Ummm - all the people who are saying "Just say it was an unsecured wireless point and you'll get off".
Now, are you using your vast years of experience as a lawyer saying this or, as is far more likely, are you either "pub lawyers" or quoting from the Ladybird book of English law?
Well I have a law degree, am studying for a masters in Intellectual Property Law, my dissertation is on the subject of online piracy, I had the statute book open when I wrote my reply and I've previously confirmed what I wrote with a lecturer, who's a practising barrister - but I could always be wrong if you 'know someone'...
@platypus - you're not required to prove that it wasn't you downloading to the extent that you claim - I'll get to that at the end of the post though.
Information Society Directive said:
Exceptions and limitations
1. Temporary acts of reproduction referred to in Article 2, which are transient or incidental [and] an integral and essential part of a technological process and whose sole purpose is to enable:
(a) a transmission in a network between third parties by an intermediary, or
(b) a lawful use
of a work or other subject-matter to be made, and which have no independent economic significance, shall be exempted from the reproduction right provided for in Article 2.
The CDPA itself states the same under s28A, although it excludes programs and databases - though only because each says the same in their own section of the CDPA.
S28A has never been tested at trial (just went and double checked westlaw and lexisnexis in case anything new had come out since I last checked), but that's not a reason to believe that it wont hold strong.

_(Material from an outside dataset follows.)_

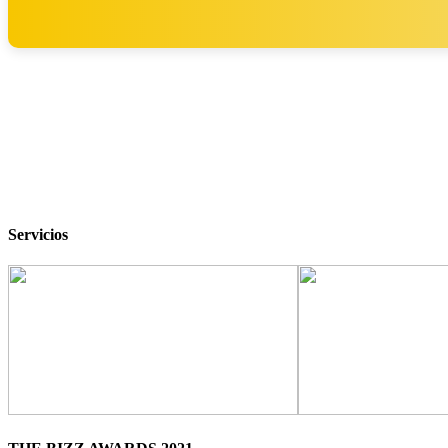
Servicios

As to the issue of burden raised by platypus it'll depend on whether you're being charged with a criminal offence under the CDPA or sued under a civil provision. As in this case we're looking at a civil offence then the standard civil burden will apply - you'll thus have to prove a 51% likelyhood that it was transmitted to a third party. This is something very very simple to prove given how anyone could access the network and there was thus a potentially unlimited number of people accessing the network. Having said that, if I was mooting the case, the first thing I'd do is challenge the burden status, trying to get it to be set as an evidential burden; that is a burden just to make the issue active. I say this because firstly it's just a presumption I'm making that the courts wouldn't by default see it as a purely evidential burden and, secondly, you'd have to demonstrate the possibility of something existing where no proof is normally present, which, in circumstances like that, is normally only pegged as an evidential burden.